== Extracted material

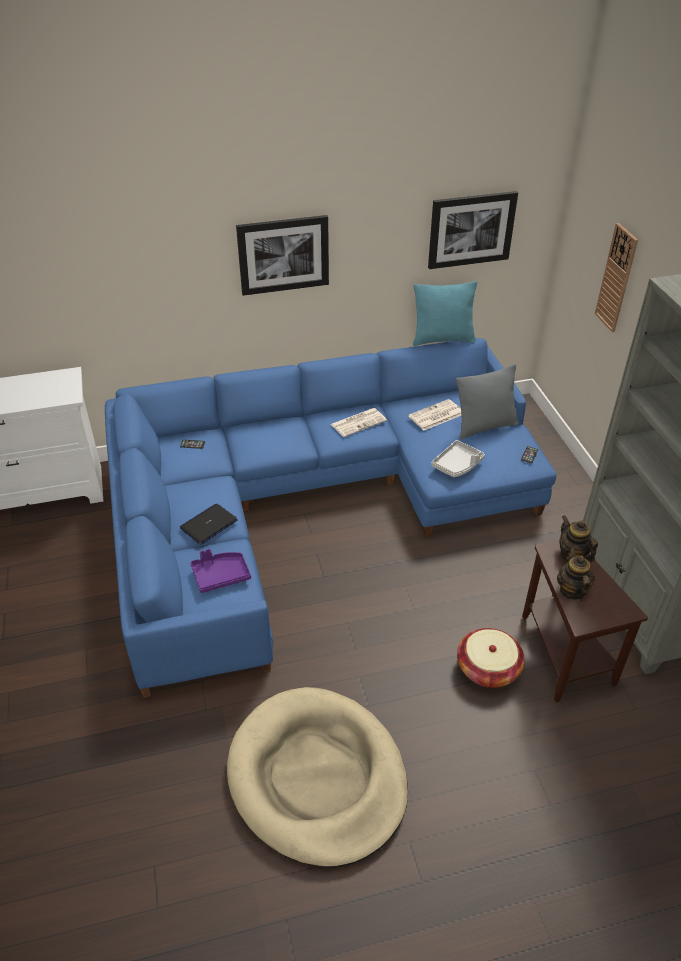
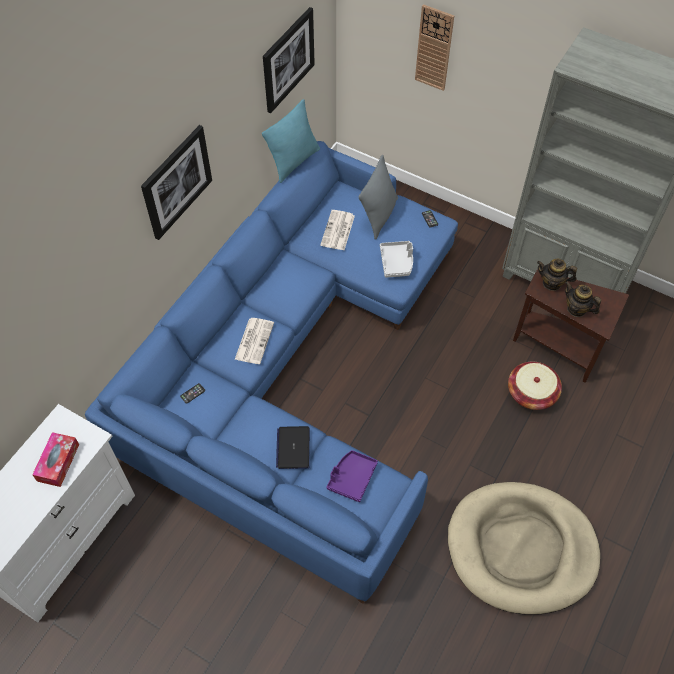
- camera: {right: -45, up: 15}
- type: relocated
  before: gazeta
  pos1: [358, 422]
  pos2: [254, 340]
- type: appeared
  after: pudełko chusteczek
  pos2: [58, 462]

====

What is being asked
All of the entries above are to be duplicated exactly, with every image left out.

Exercise answer
- camera: {right: -45, up: 15}
- type: relocated
  before: gazeta
  pos1: [358, 422]
  pos2: [254, 340]
- type: appeared
  after: pudełko chusteczek
  pos2: [58, 462]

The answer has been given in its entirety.